We don't want to edit our JavaScript code every time we need to change the file from which we're reading data. Let's change it so that the user running the program can pass in the name of the file from which to read. We'll do this using command line arguments.
This iteration marks v1.0 of our program. As it stands, our program — although limited — is self-contained enough that you could give it to another person and they could use it as you intended without having to know how to edit JavaScript code.
Congrats!
Consider the following command run from the Terminal:
node some-program.js first_argument second_argument banana
The command line arguments are first_argument, second_argument, and banana, with a space denoting the separation between each argument. first_argument is the first command line argument and banana is the third command line argument.

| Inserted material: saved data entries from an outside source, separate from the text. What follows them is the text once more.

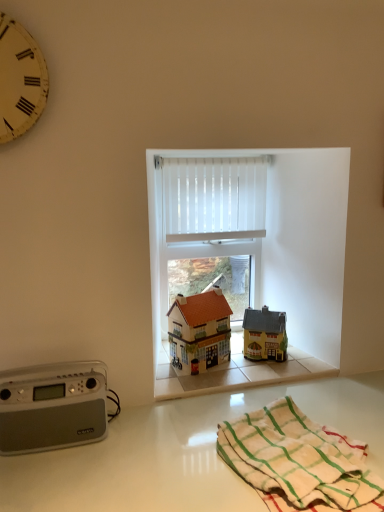
Question: Can you confirm if white vertical blinds at center is taller than yellow painted wood clock at upper left?

Choices:
 (A) yes
 (B) no

Answer: (A)

Question: Is white vertical blinds at center shorter than yellow painted wood clock at upper left?

Choices:
 (A) yes
 (B) no

Answer: (B)

Question: Is the position of white vertical blinds at center more distant than that of yellow painted wood clock at upper left?

Choices:
 (A) no
 (B) yes

Answer: (B)

Question: From the image's perspective, is white vertical blinds at center beneath yellow painted wood clock at upper left?

Choices:
 (A) yes
 (B) no

Answer: (A)

Question: Can you confirm if white vertical blinds at center is positioned to the right of yellow painted wood clock at upper left?

Choices:
 (A) no
 (B) yes

Answer: (B)

Question: Can you see white vertical blinds at center touching yellow painted wood clock at upper left?

Choices:
 (A) yes
 (B) no

Answer: (B)

Question: Can you confirm if yellow painted wood clock at upper left is wider than matte orange roofed house at center, the 2th toy in the right-to-left sequence?

Choices:
 (A) yes
 (B) no

Answer: (B)

Question: Considering the relative sizes of yellow painted wood clock at upper left and matte orange roofed house at center, the first toy in the left-to-right sequence, in the image provided, is yellow painted wood clock at upper left smaller than matte orange roofed house at center, the first toy in the left-to-right sequence,?

Choices:
 (A) no
 (B) yes

Answer: (B)

Question: Does yellow painted wood clock at upper left have a lesser width compared to matte orange roofed house at center, the 2th toy in the right-to-left sequence?

Choices:
 (A) yes
 (B) no

Answer: (A)

Question: Does yellow painted wood clock at upper left have a greater height compared to matte orange roofed house at center, the 2th toy in the right-to-left sequence?

Choices:
 (A) no
 (B) yes

Answer: (B)

Question: Is yellow painted wood clock at upper left bigger than matte orange roofed house at center, the 2th toy in the right-to-left sequence?

Choices:
 (A) yes
 (B) no

Answer: (B)

Question: Can we say yellow painted wood clock at upper left lies outside matte orange roofed house at center, the 2th toy in the right-to-left sequence?

Choices:
 (A) no
 (B) yes

Answer: (B)

Question: Is matte orange roofed house at center, the first toy in the left-to-right sequence, at the back of white glossy countertop at lower center?

Choices:
 (A) yes
 (B) no

Answer: (B)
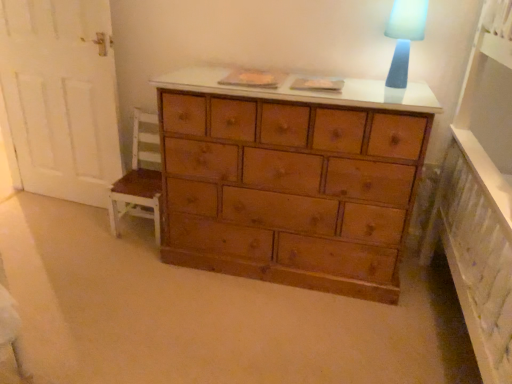
Where is `vacant area that is in front of white painted wood chair at left`? The height and width of the screenshot is (384, 512). vacant area that is in front of white painted wood chair at left is located at coordinates (124, 258).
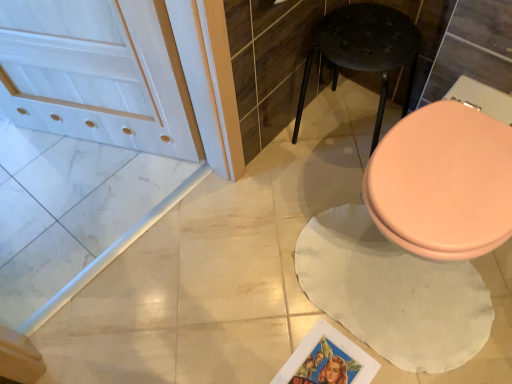
What do you see at coordinates (364, 49) in the screenshot?
I see `black matte stool at center` at bounding box center [364, 49].

Where is `black matte stool at center`? black matte stool at center is located at coordinates (364, 49).

The image size is (512, 384). What are the coordinates of `black matte stool at center` in the screenshot? It's located at (364, 49).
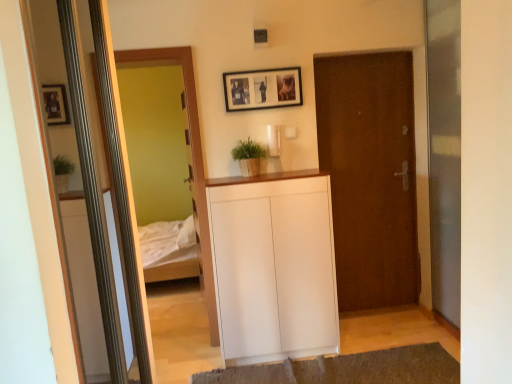
This screenshot has height=384, width=512. What do you see at coordinates (262, 89) in the screenshot? I see `wooden framed photo at upper center` at bounding box center [262, 89].

In the scene shown: What is the approximate height of brown textured rug at lower center?

It is 2.88 inches.

What do you see at coordinates (348, 369) in the screenshot?
I see `brown textured rug at lower center` at bounding box center [348, 369].

What do you see at coordinates (274, 266) in the screenshot? I see `white matte cabinet at center` at bounding box center [274, 266].

Identify the location of green matte plant at center. The width and height of the screenshot is (512, 384). (248, 150).

From the image's perspective, is brown textured rug at lower center under wooden framed mirror at left?

Correct, brown textured rug at lower center appears lower than wooden framed mirror at left in the image.

The width and height of the screenshot is (512, 384). What are the coordinates of `mirror that appears behind the brown textured rug at lower center` in the screenshot? It's located at (191, 166).

Considering the relative sizes of brown textured rug at lower center and wooden framed mirror at left in the image provided, is brown textured rug at lower center bigger than wooden framed mirror at left?

Result: No, brown textured rug at lower center is not bigger than wooden framed mirror at left.

From a real-world perspective, which object stands above the other?

wooden framed photo at upper center, from a real-world perspective.

Does wooden framed photo at upper center touch wooden framed mirror at left?

wooden framed photo at upper center is not next to wooden framed mirror at left, and they're not touching.

Which object is thinner, wooden framed photo at upper center or wooden framed mirror at left?

wooden framed photo at upper center.

Can you tell me how much green matte plant at center and brown textured rug at lower center differ in facing direction?

They differ by 1.9 degrees in their facing directions.

In terms of size, does green matte plant at center appear bigger or smaller than brown textured rug at lower center?

In the image, green matte plant at center appears to be smaller than brown textured rug at lower center.

Which is more to the right, green matte plant at center or brown textured rug at lower center?

Positioned to the right is brown textured rug at lower center.

Is transparent glass screen door at right not near wooden framed mirror at left?

transparent glass screen door at right is far away from wooden framed mirror at left.

Considering the sizes of transparent glass screen door at right and wooden framed mirror at left in the image, is transparent glass screen door at right taller or shorter than wooden framed mirror at left?

transparent glass screen door at right is taller than wooden framed mirror at left.

From the image's perspective, is transparent glass screen door at right below wooden framed mirror at left?

No, from the image's perspective, transparent glass screen door at right is not below wooden framed mirror at left.

Is green matte plant at center taller or shorter than wooden framed mirror at left?

Considering their sizes, green matte plant at center has less height than wooden framed mirror at left.

From the image's perspective, is green matte plant at center located above or below wooden framed mirror at left?

green matte plant at center is above wooden framed mirror at left.

From the picture: Measure the distance between green matte plant at center and wooden framed mirror at left.

green matte plant at center is 23.18 inches from wooden framed mirror at left.

Is green matte plant at center smaller than wooden framed mirror at left?

Correct, green matte plant at center occupies less space than wooden framed mirror at left.

Which is less distant, (248, 294) or (342, 94)?

Point (248, 294) appears to be closer to the viewer than point (342, 94).

The height and width of the screenshot is (384, 512). What are the coordinates of `door to the right of white matte cabinet at center` in the screenshot? It's located at (370, 175).

From a real-world perspective, which is physically above, white matte cabinet at center or brown matte door at center?

From a 3D spatial view, brown matte door at center is above.

Based on their sizes in the image, would you say white matte cabinet at center is bigger or smaller than brown matte door at center?

white matte cabinet at center is bigger than brown matte door at center.

Looking at this image, is green matte plant at center inside brown textured rug at lower center?

No, green matte plant at center is not a part of brown textured rug at lower center.

Can you tell me how much brown textured rug at lower center and green matte plant at center differ in facing direction?

There is a 1.9-degree angle between the facing directions of brown textured rug at lower center and green matte plant at center.

Which is more to the left, brown textured rug at lower center or green matte plant at center?

Positioned to the left is green matte plant at center.

Measure the distance from brown textured rug at lower center to green matte plant at center.

brown textured rug at lower center is 4.94 feet away from green matte plant at center.

You are a GUI agent. You are given a task and a screenshot of the screen. Output one action in this format:
    pyautogui.click(x=<x>, y=<y>)
    Task: Click on the mirror above the brown textured rug at lower center (from the image's perspective)
    
    Given the screenshot: What is the action you would take?
    point(191,166)

Where is `mirror lying below the wooden framed photo at upper center (from the image's perspective)`? The image size is (512, 384). mirror lying below the wooden framed photo at upper center (from the image's perspective) is located at coordinates (191, 166).

Considering their positions, is wooden framed photo at upper center positioned closer to brown matte door at center than brown textured rug at lower center?

wooden framed photo at upper center.

From the image, which object appears to be farther from brown textured rug at lower center, green matte plant at center or wooden framed mirror at left?

green matte plant at center.

Looking at the image, which one is located closer to green matte plant at center, white matte cabinet at center or brown textured rug at lower center?

white matte cabinet at center lies closer to green matte plant at center than the other object.

Based on the photo, considering their positions, is brown textured rug at lower center positioned further to green matte plant at center than wooden framed photo at upper center?

Among the two, brown textured rug at lower center is located further to green matte plant at center.

From the image, which object appears to be nearer to wooden framed mirror at left, wooden framed photo at upper center or brown matte door at center?

Among the two, wooden framed photo at upper center is located nearer to wooden framed mirror at left.

Consider the image. From the image, which object appears to be farther from transparent glass screen door at right, brown textured rug at lower center or brown matte door at center?

brown textured rug at lower center lies further to transparent glass screen door at right than the other object.

Based on the photo, looking at the image, which one is located closer to green matte plant at center, wooden framed mirror at left or brown textured rug at lower center?

wooden framed mirror at left is positioned closer to the anchor green matte plant at center.

Which object lies nearer to the anchor point white matte cabinet at center, brown textured rug at lower center or wooden framed mirror at left?

wooden framed mirror at left is closer to white matte cabinet at center.

Image resolution: width=512 pixels, height=384 pixels. Find the location of `door between green matte plant at center and brown textured rug at lower center from top to bottom`. door between green matte plant at center and brown textured rug at lower center from top to bottom is located at coordinates (370, 175).

This screenshot has width=512, height=384. I want to click on cabinetry between wooden framed mirror at left and transparent glass screen door at right, so click(274, 266).

Where is `screen door between green matte plant at center and brown textured rug at lower center in the vertical direction`? This screenshot has width=512, height=384. screen door between green matte plant at center and brown textured rug at lower center in the vertical direction is located at coordinates (444, 153).

At what (x,y) coordinates should I click in order to perform the action: click on cabinetry between wooden framed photo at upper center and transparent glass screen door at right. Please return your answer as a coordinate pair (x, y). Looking at the image, I should click on (274, 266).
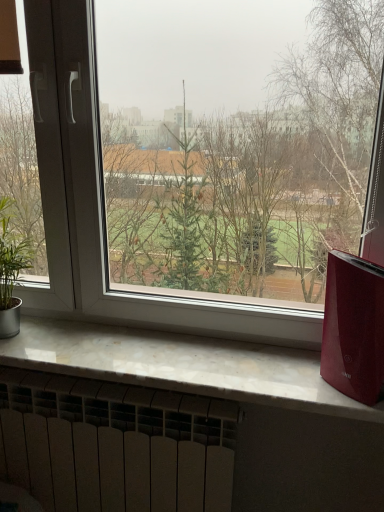
This screenshot has height=512, width=384. Find the location of `vacant space that's between transparent glass window at center and green leafy plant at left`. vacant space that's between transparent glass window at center and green leafy plant at left is located at coordinates (126, 355).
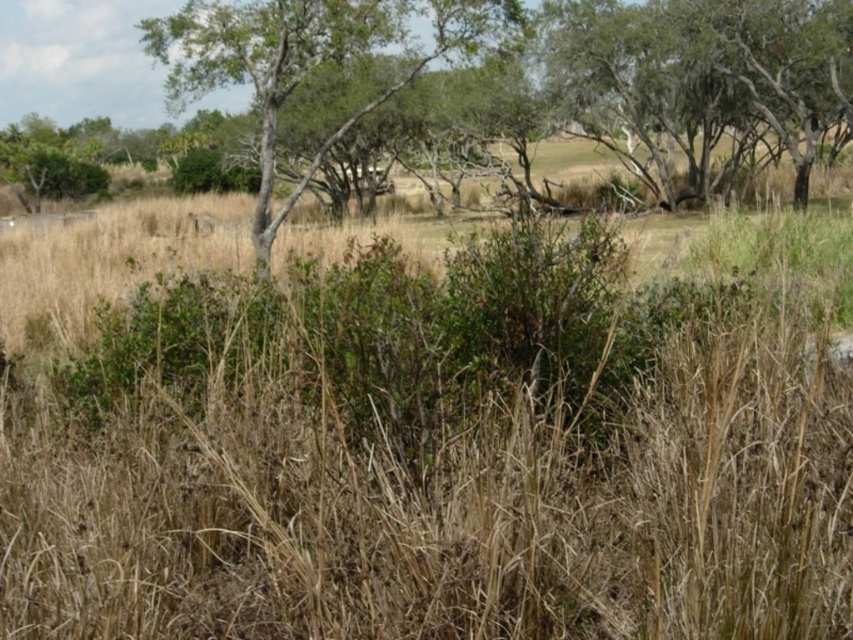
You are standing at the point labeled as point (700,83) in the image. What type of tree are you touching?

The point (700,83) is on a green rough bark tree at upper right.

You are a hiker standing at the center of the scene. You need to locate the green rough bark tree at upper right for your map coordinates. What are its coordinates?

The green rough bark tree at upper right is located at coordinates point (x=700, y=83).

You are a hiker standing in the scene and want to find shade. Which tree would provide more coverage? The green rough bark tree at upper right or the green leafy tree at center?

The green leafy tree at center provides more shade coverage because the green rough bark tree at upper right is positioned under it, meaning it is smaller and likely has a less dense canopy.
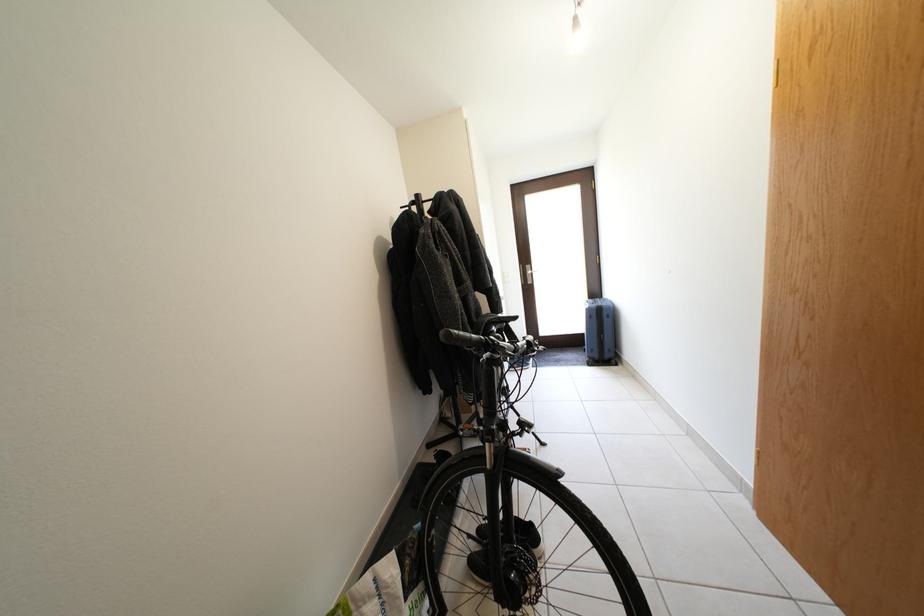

Using hard-coded examples, write a function that takes an Array containing arbitrary and possibly duplicated entries as input and returns a Object containing item/frequency pairs. Print out those pairs in a sensible way.
That is, if the input has 100 entries and 20 of the are letter "a" then then returned Object should have
{ 'a': 0.20 }You've already written a function that takes an Array and returns a Object containing entry/count pairs and you'll need these counts (one way or another) in order to calculate the overall frequency. If you want to stretch yourself, try writing your "frequency statistics" function in a way that makes use of your "counting statistics" function, so that you don't have to duplicate as much code or work in your program.
This is a "stretch approach," which means it's absolutely not necessary for you to write your program this way. Like we've been saying, it's much better to write something and get feedback on it than get stuck while trying to puzzle out a "better", "faster", "more elegant", etc. approach.
Print out a histogram of letter frequencies that looks something like the following:
The goal is to produce a useful, well-designed output. It doesn't have to look identical to the above output.
Hint: You can use the frequency for each item as a way to scale the length of the histogram.
Here are some additional features you might add:
Install and use the request module to add support for passing in URLs as well as file names. For example, rather than having to download Moby Dick first, you could run
node textalyze.js http://www.gutenberg.org/cache/epub/2701/pg2701.txtAdd support for displaying out the 5 (or N) most common words instead of just letter frequencies.
Add support for exporting the data in a format you can load into Excel, like a CSV file. You can install and use the csv-writer module to do this.
Find texts from multiple languages and compare the letter frequency between languages. A language's letter frequency acts as a kind of fingerprint, and you'd surprised at how little text it takes to identify a language once you know the letter frequencies.
Use a charting library like AnyChart to export a graphical histogram.
To install a module, run the following command (replacing nameOfModule with the name of the desired module):
npm install --save nameOfModuleThis will update package.json and add the module as a dependency. Read each module's documentation to see how to require and use it.